By Stephanie Trotter
It’s 9 a.m., and the 6AM City team is gathering for its morning content meeting. It’s the first and last task the digital media company accomplishes daily resembling a traditional newsroom. Breaking away from old-school print and broadcast norms, the Greenville-based startup (and Community Journals subsidiary) has exploded in less than three years, delivering content to 175,000 subscribers’ inboxes across six cities, from Florida to Tennessee.
“There was a gap in the market,” explains COO Ryan Heafy of launching GVLtoday in 2016. “Curating all that was going on, and delivering that in a conversational tone, in a way that people wanted to see it, we were able to fill that gap and take advantage of the opportunity.”
This week, Heafy and CEO Ryan Johnston will return to NEXT Venture Pitch to collect a check for $200,000 from SC Launch Inc. The duo first appeared at the entrepreneurial event last year, spending four minutes “pitching” 6AM to the sold-out crowd of innovators and investors. “It feels great to have them back so soon,” says NEXT President & CEO John Moore. “What’s cool about 6AM, it proves that all kinds of industries are right for disruptions and innovation.”

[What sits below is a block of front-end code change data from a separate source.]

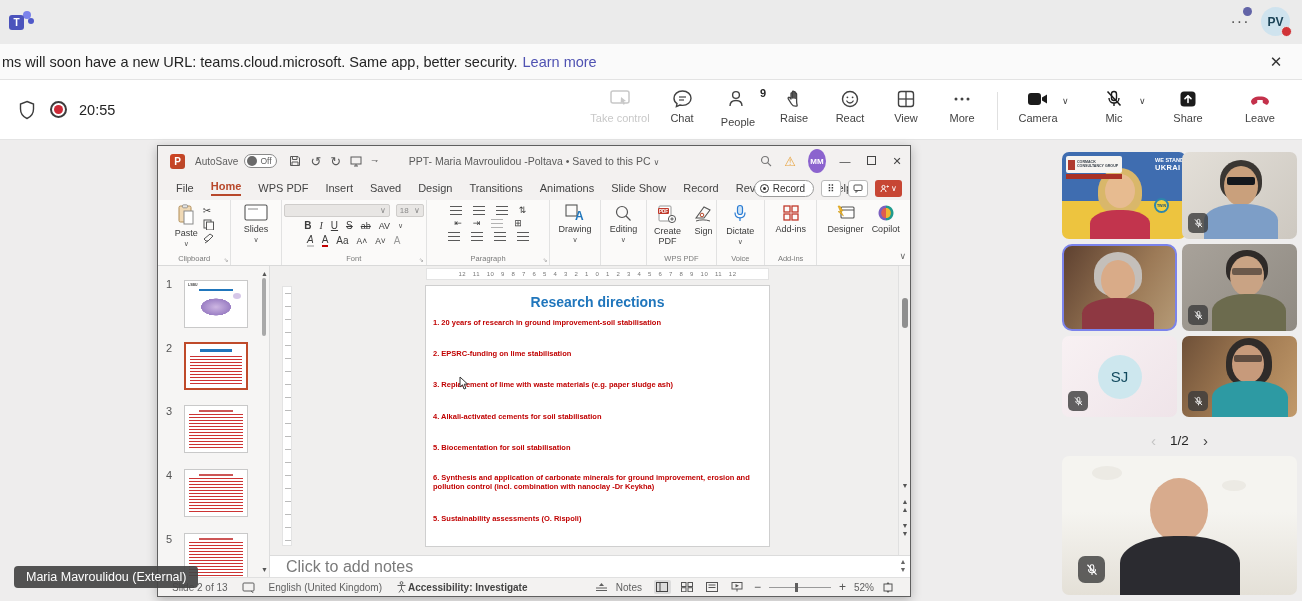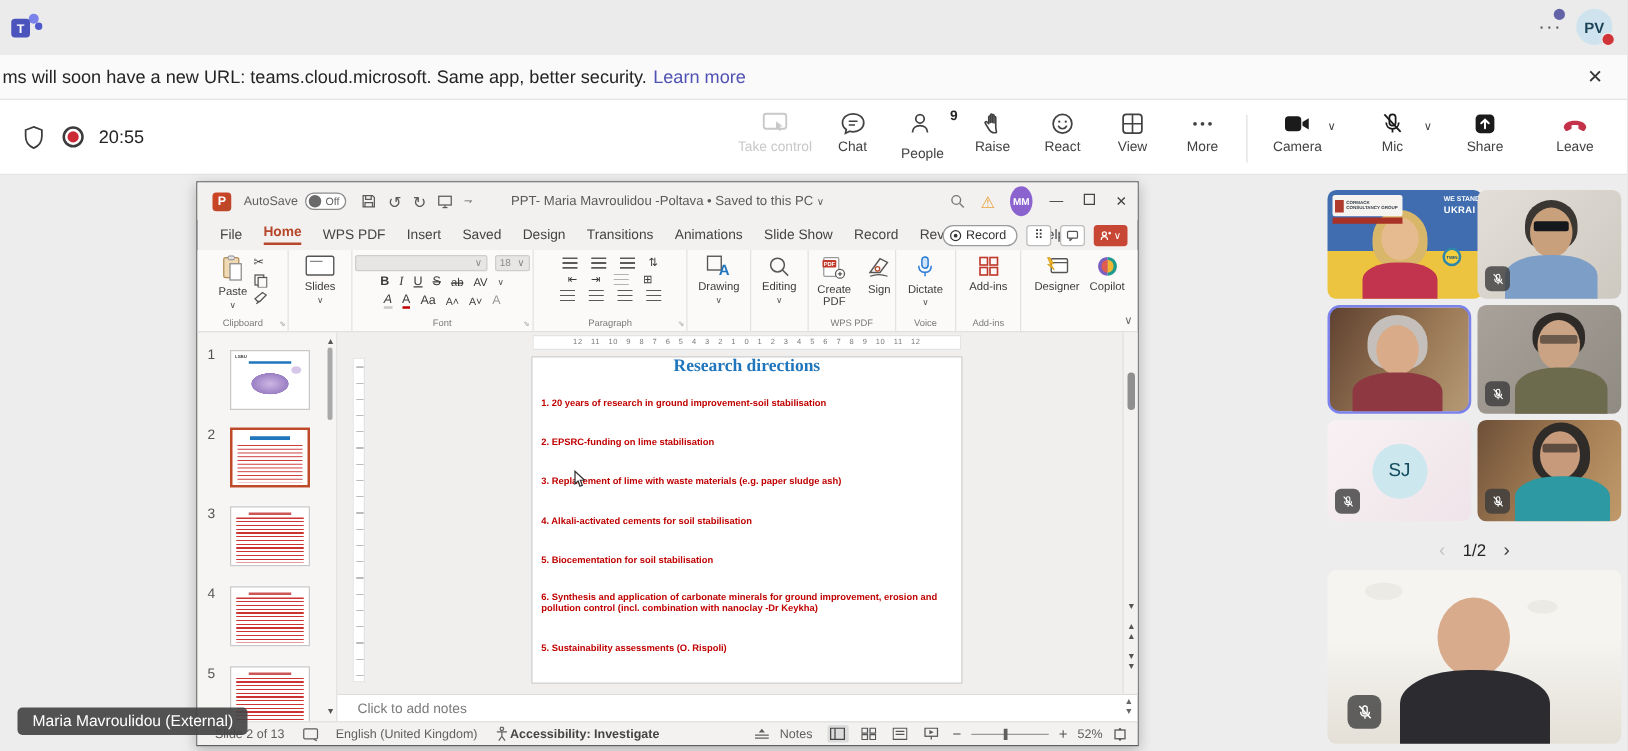--- a/index.html
+++ b/index.html
@@ -111,35 +111,35 @@
   .bluebar { position:absolute; left:14px; right:14px; height:2px; background:#2076bc; }
 
   .editor-col { flex:1; display:flex; flex-direction:column; min-width:0; }
   .editor { flex:1; position:relative; background:#f0efee; }
   .hruler { position:absolute; left:156px; top:2px; width:343px; height:12px; background:#fff; border:1px solid #e3e3e3;
     font-size:6px; color:#777; display:flex; align-items:center; justify-content:center; white-space:nowrap; overflow:hidden;
     word-spacing:4.5px; letter-spacing:.5px; }
   .vruler { position:absolute; left:12px; top:20px; width:10px; height:260px; background:#fff; border:1px solid #e3e3e3;
     background-image:repeating-linear-gradient(180deg,#bbb 0 1px,transparent 1px 13px); background-position:2px 6px; background-size:6px 100%; background-repeat:no-repeat; }
   .canvas { position:absolute; left:156px; top:20px; width:343px; height:260px; background:#fff; box-shadow:0 0 0 1px #cfcfcf; }
-  .stitle { margin-top:0; text-align:center; color:#2076bc; font-size:14px; font-weight:bold;font-family:Liberation Serif, serif; }
+  .stitle { margin-top:8px; text-align:center; color:#2076bc; font-size:14px; font-weight:bold; }
   .sitem { position:absolute; left:7px; right:5px; color:#c00000; font-weight:bold; font-size:7.5px; line-height:9px; }
   .cursor-arrow { position:absolute; left:33px; top:90px; }
   .escroll { position:absolute; right:0; top:0; width:12px; height:100%; background:#f3f2f1; border-left:1px solid #e0e0e0; }
   .escroll .thumbv { position:absolute; left:3px; top:32px; width:6px; height:30px; background:#8f8f8f; border-radius:3px; }
   .escroll .nav { position:absolute; left:0; width:12px; text-align:center; font-size:7px; color:#555; line-height:8px; }
 
   .notesrow { height:22px; background:#fff; border-top:1px solid #dcdcdc; display:flex; align-items:center; flex:none; position:relative; }
-  .notesrow .ph { margin-left:16px; font-size:11px; color:#7a7a7a; }
+  .notesrow .ph { margin-left:16px; font-size:16px; color:#7a7a7a; }
   .notes-scroll { position:absolute; right:2px; top:2px; font-size:7px; color:#666; line-height:8px; text-align:center; width:10px; }
 
   .statusbar { height:19px; background:#f3f2f1; border-top:1px solid #e0e0e0; display:flex; align-items:center;
     font-size:10px; color:#5f5f5f; flex:none; position:relative; }
   .statusbar .it { margin-left:14px; white-space:nowrap; }
-  .sb-right { position:absolute; right:8px; display:flex; align-items:center; gap:8px; }
+  .sb-right { position:absolute; right:16px; display:flex; align-items:center; gap:8px; }
   .viewico { width:17px; height:14px; display:flex; align-items:center; justify-content:center; cursor:pointer; border-radius:2px; }
   .viewico.active { background:#dcdcdc; }
   .zoomtrack { width:62px; height:1px; background:#9a9a9a; position:relative; }
   .zoomthumb { position:absolute; left:26px; top:-4px; width:3px; height:9px; background:#5f5f5f; }
 
   
   .presenter { position:absolute; left:14px; top:566px; background:rgba(68,68,68,.92); color:#fff; font-size:12.5px;
     padding:4px 12px; border-radius:4px; white-space:nowrap; }
 
   

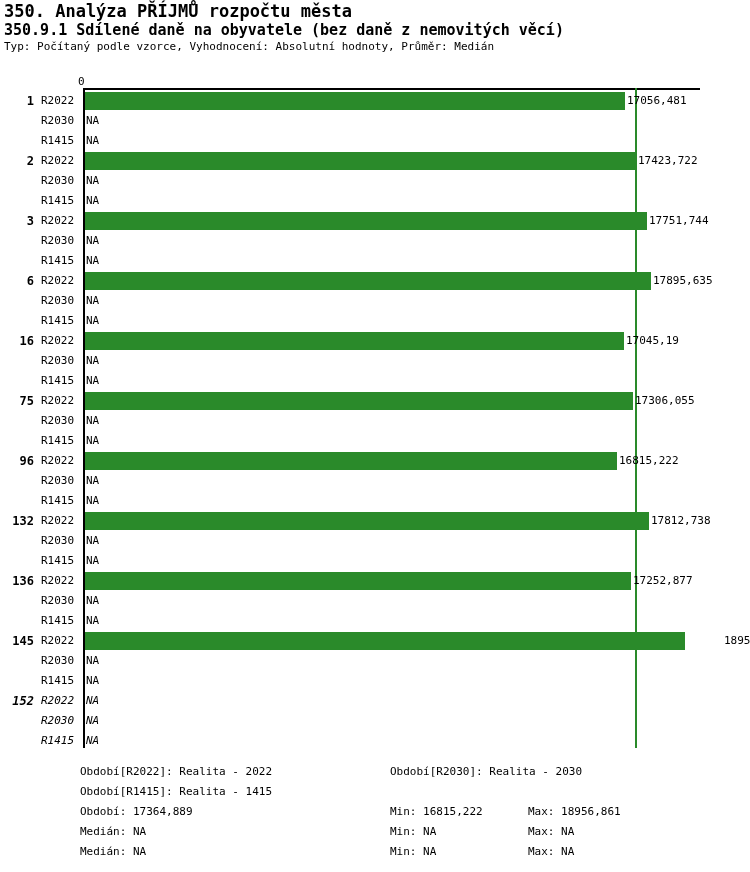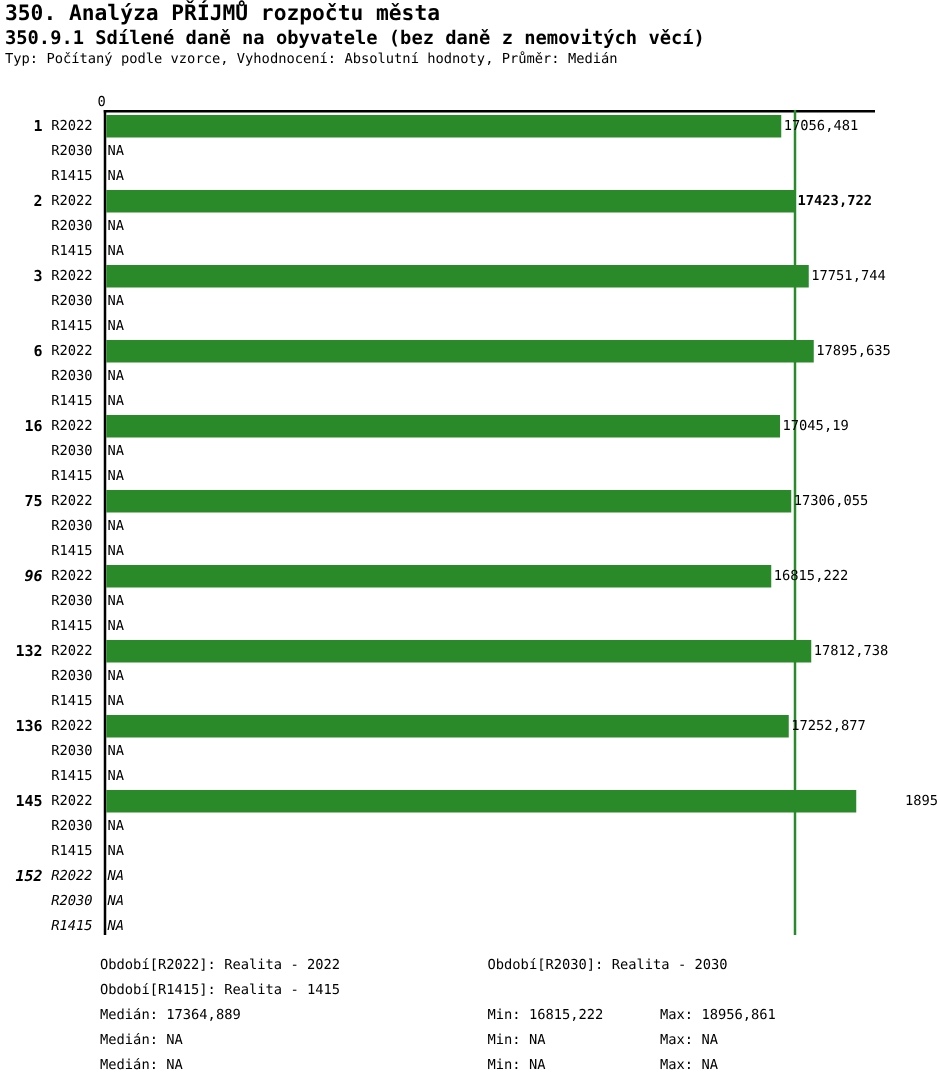--- a/index.html
+++ b/index.html
@@ -185,21 +185,21 @@
         <div class="row" style="top: 40px;">
           <div class="series-label c-r1415">R1415</div>
           <div class="na-value c-r1415">NA</div>
         </div>
       </div>
       <div class="group" style="top: 91px; height: 60px;">
         <div class="group-label" style="top: 0px;">2</div>
         <div class="row" style="top: 0px;">
           <div class="series-label c-r2022">R2022</div>
           <div class="bar" style="width: 551px; background: rgb(42, 138, 42);"></div>
-          <div class="bar-value c-r2022" style="left: 638px; font-weight: bold;">17423,722</div>
+          <div class="bar-value c-r2022" style="left: 638px;">17423,722</div>
         </div>
         <div class="row" style="top: 20px;">
           <div class="series-label c-r2030">R2030</div>
           <div class="na-value c-r2030">NA</div>
         </div>
         <div class="row" style="top: 40px;">
           <div class="series-label c-r1415">R1415</div>
           <div class="na-value c-r1415">NA</div>
         </div>
       </div>
@@ -261,21 +261,21 @@
         <div class="row" style="top: 20px;">
           <div class="series-label c-r2030">R2030</div>
           <div class="na-value c-r2030">NA</div>
         </div>
         <div class="row" style="top: 40px;">
           <div class="series-label c-r1415">R1415</div>
           <div class="na-value c-r1415">NA</div>
         </div>
       </div>
       <div class="group" style="top: 391px; height: 60px;">
-        <div class="group-label" style="top: 0px; font-style: italic;">96</div>
+        <div class="group-label" style="top: 0px;">96</div>
         <div class="row" style="top: 0px;">
           <div class="series-label c-r2022">R2022</div>
           <div class="bar" style="width: 532px; background: rgb(42, 138, 42);"></div>
           <div class="bar-value c-r2022" style="left: 619px;">16815,222</div>
         </div>
         <div class="row" style="top: 20px;">
           <div class="series-label c-r2030">R2030</div>
           <div class="na-value c-r2030">NA</div>
         </div>
         <div class="row" style="top: 40px;">
@@ -351,21 +351,21 @@
 
 <div id="footer">
     <div class="foot-row" style="top: 0px;">
       <div class="foot-cell fc-1 c-r2022">Období[R2022]: Realita - 2022</div>
       <div class="foot-cell fc-2 c-r2030">Období[R2030]: Realita - 2030</div>
     </div>
     <div class="foot-row" style="top: 20px;">
       <div class="foot-cell fc-1 c-r1415">Období[R1415]: Realita - 1415</div>
     </div>
     <div class="foot-row" style="top: 40px;">
-      <div class="foot-cell fc-1 c-r2022">Medián: 17364,889</div>
+      <div class="foot-cell fc-1 c-r2022">Období: 17364,889</div>
       <div class="foot-cell fc-2 c-r2022">Min: 16815,222</div>
       <div class="foot-cell fc-3 c-r2022">Max: 18956,861</div>
     </div>
     <div class="foot-row" style="top: 60px;">
       <div class="foot-cell fc-1 c-r2030">Medián: NA</div>
       <div class="foot-cell fc-2 c-r2030">Min: NA</div>
       <div class="foot-cell fc-3 c-r2030">Max: NA</div>
     </div>
     <div class="foot-row" style="top: 80px;">
       <div class="foot-cell fc-1 c-r1415">Medián: NA</div>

Back in 2017, three angel investors (Erwin Creates, Sycamore Investments, and Venture South/Upstate Carolina Angel Network) covered a first-seed round of $700,000. GVLtoday started pushing daily newsletters to email subscribers. COLAtoday in Columbia and CHStoday in Charleston soon followed. The 6AM team totals 24, with headquarters in Greenville and two multimedia journalists in each market, which now includes Asheville, North Carolina; Chattanooga, Tennessee; and Lakeland, Florida.
Revenues in 2018 topped $1 million dollars and are projected to hit $2.5 million in 2019. “Greenville doesn’t have a Silicon Valley mindset of taking big bets on technology,” Heafy says. “We were able to find the money, the faith, and trust in our business locally, and it’s been very rewarding that they’ve been able to journey along the way with us.”
What’s even more rewarding is that all original investors have come in again for round two, as 6AM seeks to raise $800,000.
The team plans to use the additional $200,000 from SC Launch to drive technology development to increase operational efficiencies. COO Heafy adds, “We are using technology to get smarter about how we cover content and what works in a local market.”
Lee MacIlwinen mentors Heafy and Johnston through South Carolina’s Research Authority. The regional information-technology industry manager says 6AM’s innovative expansion is a primary reason it’s one of a dozen companies receiving SC Launch investment this year. “By the time they get to a city, they already have that revenue model, it’s already completely booked, or partially booked. So, as they scale their company, the revenue scales with it, which is unique,” MacIlwinen says.
SC Launch Executive Director Jill Sorensen elaborates, “We talk about learn, launch, scale, grow. We think 6AM is in that lane. What’s striking is that they’ve got a really interesting balance in system. You can normalize a lot of your operations by standardizing email outreach, but then personalizing city by city, so that community is defined.”
Heafy looks at the SC Launch check as a full-circle opportunity. “They’ve placed a bet on us, and our ability to help influence, support, and impact all of the other companies they’re investing in,” he says. “Our product is naturally giving back to each of them, and elevating brands as a whole in the state of South Carolina.”
Following a hub-and-spoke model, each month 6AM is adding an average of 1.25 full-time, highly skilled employees while experiencing an average 5 percent increase in newsletter subscribers. Part of the team is exploring possible cities for expansion. Others on the team continue to press technology that will maximize the experience for the publisher, advertisers, and consumers.
Meanwhile, Johnston is looking far beyond 2020. “Media will look differently tomorrow,” he predicts. “It’s changing so fast. It’s our job to pay attention to the changing technology … and try to build a brand and understand what that brand represents in our community. The way we have those conversations with where our audience is, whatever that looks like in 20 years, is where we hope the brand will be positioned.”